By the early 1960s the village had become an administrative centre for the Eastern Arctic. When the first local council was formed, Pearson won a seat and was named chair. All told he served 16 years as Iqaluit’s mayor, over various terms, until 1985. He also spent nine years as a territorial legislator, first representing the entire Eastern Arctic and later the riding of Baffin South. His proudest accomplishments, he says, were launching the territorial housing corporation and helping found Nunavut’s interpreter corps, which allows Inuktitut speakers to recieve government and legal services in their native tongue.

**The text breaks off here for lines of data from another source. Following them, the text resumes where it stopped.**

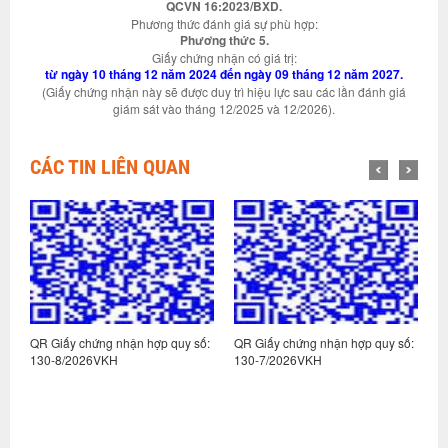
QCVN 16:2023/BXD.
Phương thức đánh giá sự phù hợp:
Phương thức 5.
Giấy chứng nhận có giá trị:
từ ngày 10 tháng 12 năm 2024 đến ngày 09 tháng 12 năm 2027.
(Giấy chứng nhận này sẽ được duy trì hiệu lực sau các lần đánh giá
giám sát vào tháng 12/2025 và 12/2026).
CÁC TIN LIÊN QUAN
:
QR Giấy chứng nhận hợp quy số:
QR Giấy chứng nhận hợp quy số:
Q
130-8/2026VKH
130-7/2026VKH
1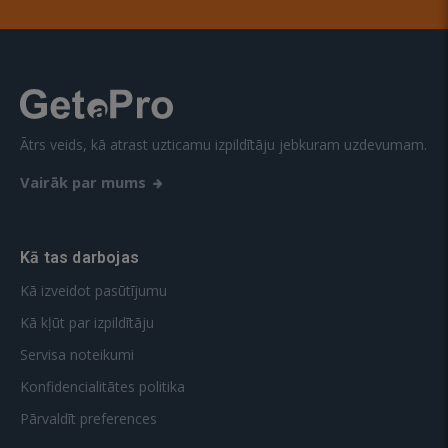
Ātrs veids, kā atrast uzticamu izpildītāju jebkuram uzdevumam.
Vairāk par mums
Kā tas darbojas
Kā izveidot pasūtījumu
Kā kļūt par izpildītāju
Servisa noteikumi
Konfidencialitātes politika
Pārvaldīt preferences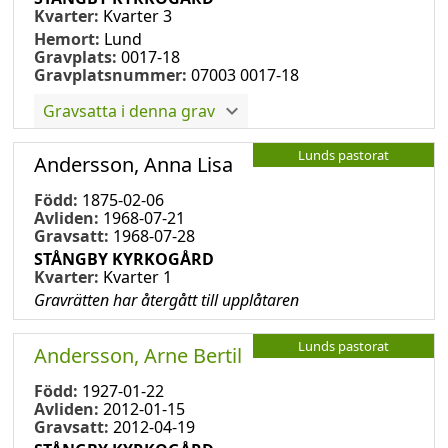
Kvarter:
Kvarter 3
Hemort:
Lund
Gravplats:
0017-18
Gravplatsnummer:
07003 0017-18
Gravsatta i denna grav
Lunds pastorat
Andersson, Anna Lisa
Född:
1875-02-06
Avliden:
1968-07-21
Gravsatt:
1968-07-28
STÅNGBY KYRKOGÅRD
Kvarter:
Kvarter 1
Gravrätten har återgått till upplåtaren
Lunds pastorat
Andersson, Arne Bertil
Född:
1927-01-22
Avliden:
2012-01-15
Gravsatt:
2012-04-19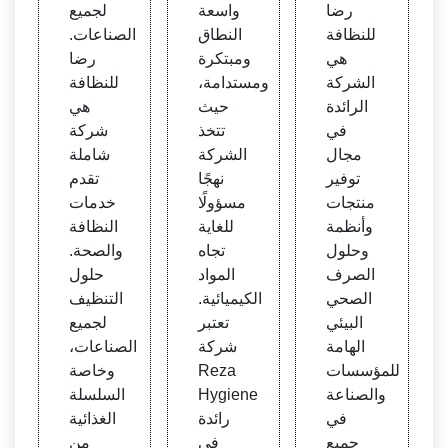
ك في
ك في
رضا
واسعة
لجميع
النظا
النظا
للنظافة
النطاق
الصناعات.
فة
فة
هي
ومبتكرة
رضا
الشركة
ومستدامة،
للنظافة
الرائدة
حيث
هي
في
تتخذ
شركة
مجال
الشركة
شاملة
توفير
نهجًا
تقدم
منتجات
مسؤولًا
خدمات
وأنظمة
للغاية
النظافة
وحلول
تجاه
والصحة.
الصرف
المواد
حلول
الصحي
الكيميائية.
التنظيف
البيئي
تعتبر
لجميع
الهامة
شركة
الصناعات،
للمؤسسات
Reza
وخاصة
والصناعة
Hygiene
السلسلة
في
رائدة
الغذائية
جميع
في
من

Over the two hours I spend with him, Pearson’s personal recollections become a sort of cultural narrative – about the triumphs and disasters of Arctic politics, about how the Shah of Iran once landed in town to get his plane refuelled, about the days when Iqalummiut all knew each other and lived more traditionally and the Far North had no TVs or skateboard parks or jets to Montreal. In a way, as I listen to him, it strikes me that he’s a sort of qallunaaq oral historian – the grumpy white version of those Inuit elders who, in their long life experience, carry with them the collective memory of the North.

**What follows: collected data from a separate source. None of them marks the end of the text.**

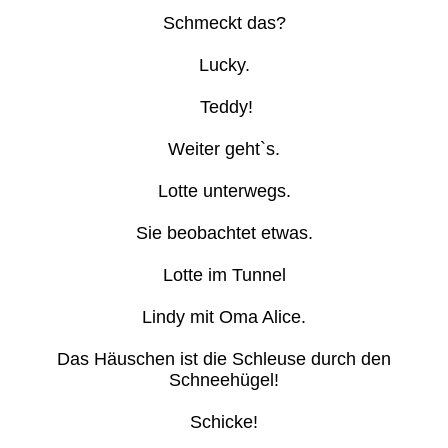
Schmeckt das?
Lucky.
Teddy!
Weiter geht`s.
Lotte unterwegs.
Sie beobachtet etwas.
Lotte im Tunnel
Lindy mit Oma Alice.
Das Häuschen ist die Schleuse durch den
Schneehügel!
Schicke!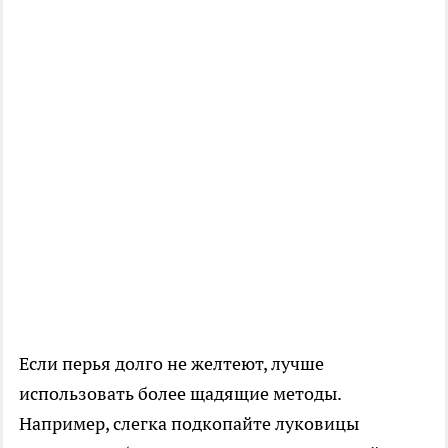
Если перья долго не желтеют, лучше
использовать более щадящие методы.
Например, слегка подкопайте луковицы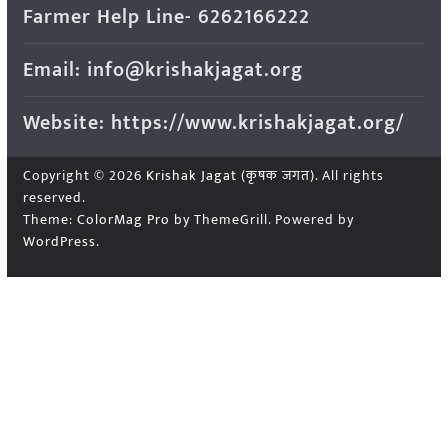
Farmer Help Line- 6262166222
Email: info@krishakjagat.org
Website: https://www.krishakjagat.org/
Copyright © 2026
Krishak Jagat (कृषक जगत)
. All rights
reserved.
Theme:
ColorMag Pro
by ThemeGrill. Powered by
WordPress
.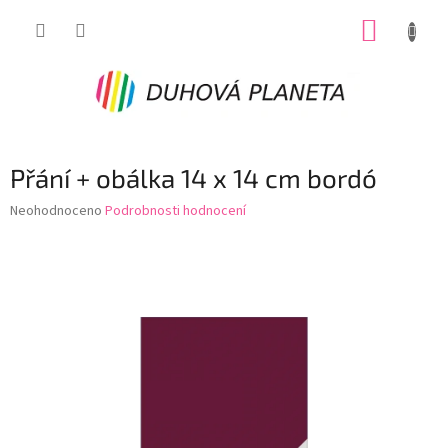
Přejít
NÁKUP
na
obsah
KOŠÍK
Přání + obálka 14 x 14 cm bordó
Průměrné
Neohodnoceno
Podrobnosti hodnocení
hodnocení
produktu
je
0,0
z
5
hvězdiček.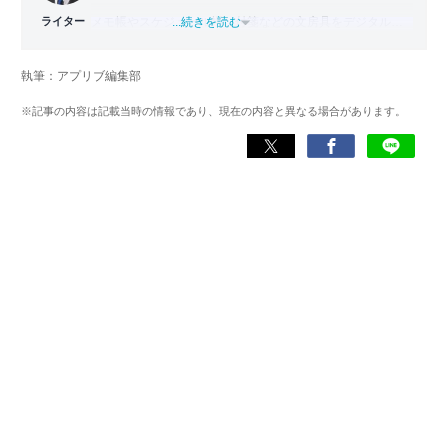
ライター
メモ帳やスケジュール帳、付箋などの文房具をデジタル化
...続きを読む
した「文房具アプリ」の専門家。
國學院大學文学部日本文学科卒業。出版社で編集部主任を
執筆：アプリブ編集部
務めた後、文房具アプリの専門家として監修・ライター業
を行う。使用した文房具アプリは『Evernote』
※記事の内容は記載当時の情報であり、現在の内容と異なる場合があります。
『TimeTree』『Measure』など700以上。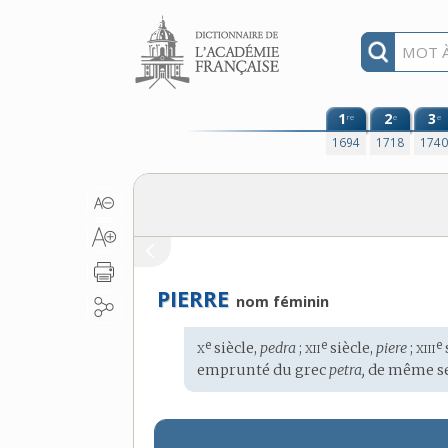
Aller au contenu
1
2
3
re
e
e
1694
1718
174
PIERRE
nom féminin
x
xii
xiii
e
e
e
Étymologie
siècle,
pedra
;
siècle,
piere
;
:
emprunté du
grec
petra,
de même se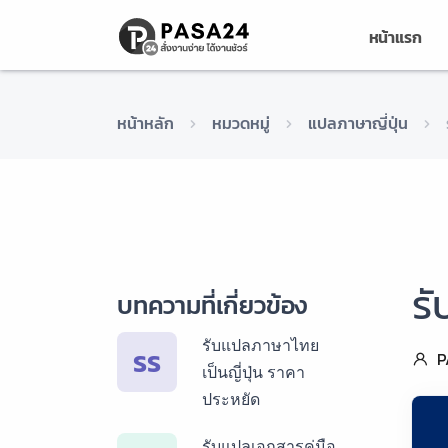
หน้าแรก
หน้าหลัก
หมวดหมู่
แปลภาษาญี่ปุ่น
รั
บทความที่เกี่ยวข้อง
รับแปลภาษาไทย
รร
P
เป็นญี่ปุ่น ราคา
ประหยัด
รับแปลเอกสารคู่มือ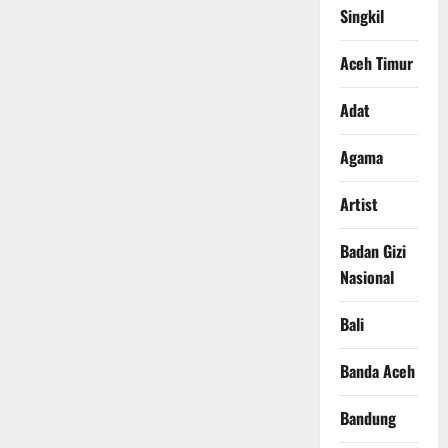
Singkil
Aceh Timur
Adat
Agama
Artist
Badan Gizi
Nasional
Bali
Banda Aceh
Bandung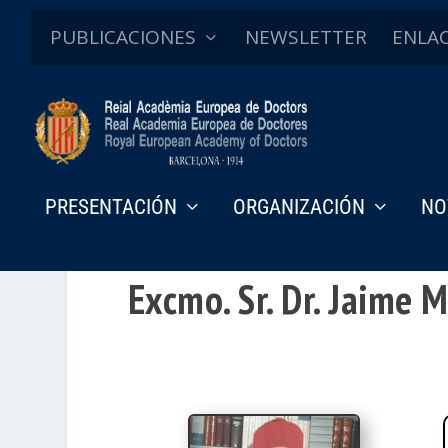
PUBLICACIONES
NEWSLETTER
ENLA
PRESENTACIÓN
ORGANIZACIÓN
NO
Excmo. Sr. Dr. Jaime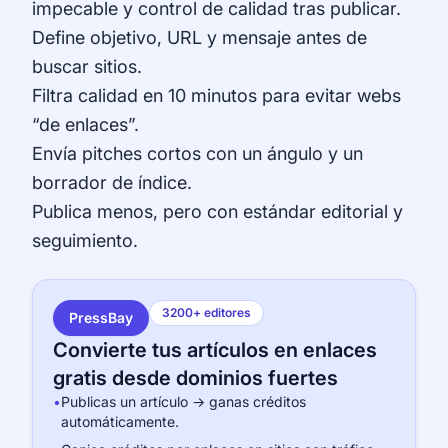
impecable y control de calidad tras publicar.
Define objetivo, URL y mensaje antes de
buscar sitios.
Filtra calidad en 10 minutos para evitar webs
“de enlaces”.
Envía pitches cortos con un ángulo y un
borrador de índice.
Publica menos, pero con estándar editorial y
seguimiento.
3200+ editores
PressBay
Convierte tus artículos en enlaces
gratis desde dominios fuertes
•
Publicas un artículo → ganas créditos
automáticamente.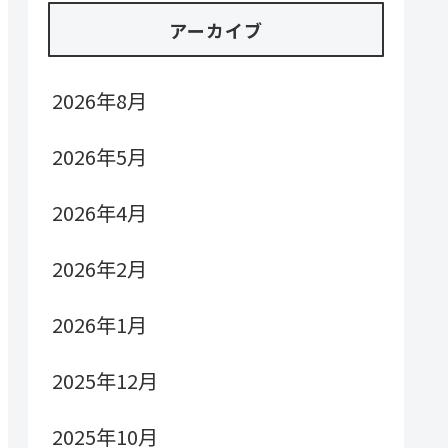
アーカイブ
2026年8月
2026年5月
2026年4月
2026年2月
2026年1月
2025年12月
2025年10月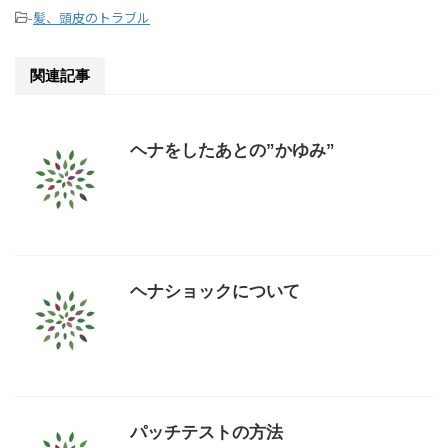
-
髪、頭皮のトラブル
関連記事
ヘナをしたあとの”かゆみ”
ヘナショックについて
パッチテストの方法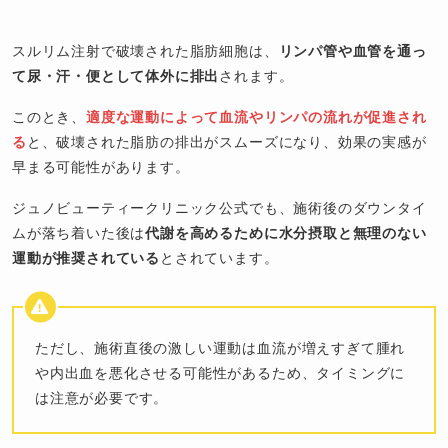
スルリム注射で破壊された脂肪細胞は、
リンパ管や血管を通っ
て尿・汗・便として体外に排出
されます。
このとき、
適度な運動によって血流やリンパの流れが促進され
る
と、破壊された脂肪の排出がスムーズになり、効果の実感が
早まる可能性があります。
ジュノビューティークリニック公式でも、施術後のダウンタイ
ムが落ち着いた後は
代謝を高めるために水分摂取と無理のない
運動が推奨されている
とされています。
ただし、施術直後の激しい運動は血流が増えすぎて腫れ
や内出血を悪化させる可能性があるため、タイミングに
は注意が必要です。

These days Pearson spends part of his time as the town mortician, complete with a hearse and everything. Despite his seeming misanthropy, he’s said to be gentle and sympathetic toward both the dead and the bereaved. But unsurprisingly, the job has also brought him into conflict. Two years ago he fought with the city to get a new morgue built. Perhaps also unsurprisingly, he lost.
With the rest of his time, Pearson runs Nunavut’s only cinema, the Astro Hill Theatre. Callers to the theatre’s hotline are sometimes greeted by recordings of Pearson ranting, such as a few years ago: “It’s Tuesday and it’s probably bloody raining, so what else are you going to do: Go to the movies! … We’re having a very hard time with Twentieth Century Fox because these assholes [at the Yellowknife theatre] have reported us as being a bad theatre. … I hope anyone going to Yellowknife will boycott those bastards.” Despite such tirades, today Pearson talks excitedly about his theatre – particularly about a digital upgrade that will allow him to ditch his 1950s-era projector and save on the costs of shipping film reels North.
And he still participates in Iqaluit’s civic life, penning frequent missives to Nunatsiaq News. A recent letter he wrote, warning Iqalummiut to be ready for lengthy power outages thanks to a power plant he believes is straining over capacity, garnered a few thankful responses but also suggestions that Pearson is just a paranoid crank. Jose Kusugak, the former president of the territorial land-claims organization Nunavut Tunngavik, once likened Pearson’s letter-writing style to that of a “blind man with a shotgun.”
At the suggestion that he’s alienated some, Pearson shrugs his shoulders. “Take a look around,” he says. “I don’t give a fuck what they think. Every person has an opinion. That’s my opinion, and if the paper publishes it, what are you going to do?”
Iqaluit’s current mayor, Elisapee Sheutiapik, first met Pearson when she was nine years old and sick in the local hospital with appendicitis. She remembers Pearson visiting the sick kids and showing them balloon tricks. She’s philosophical about his constant carping. “He’s got more negative things to say than positive,” she says. “But I really do think he cares.”
It’s hard not to draw that conclusion. As Pearson sits back in his armchair, sounding off about the city government, his passion manifests itself in expletives — bloody, Christ, bitch. I ask him why he still feels compelled to ruffle feathers. His answer is true to form. “Well, fuck,” he says. “I live here.”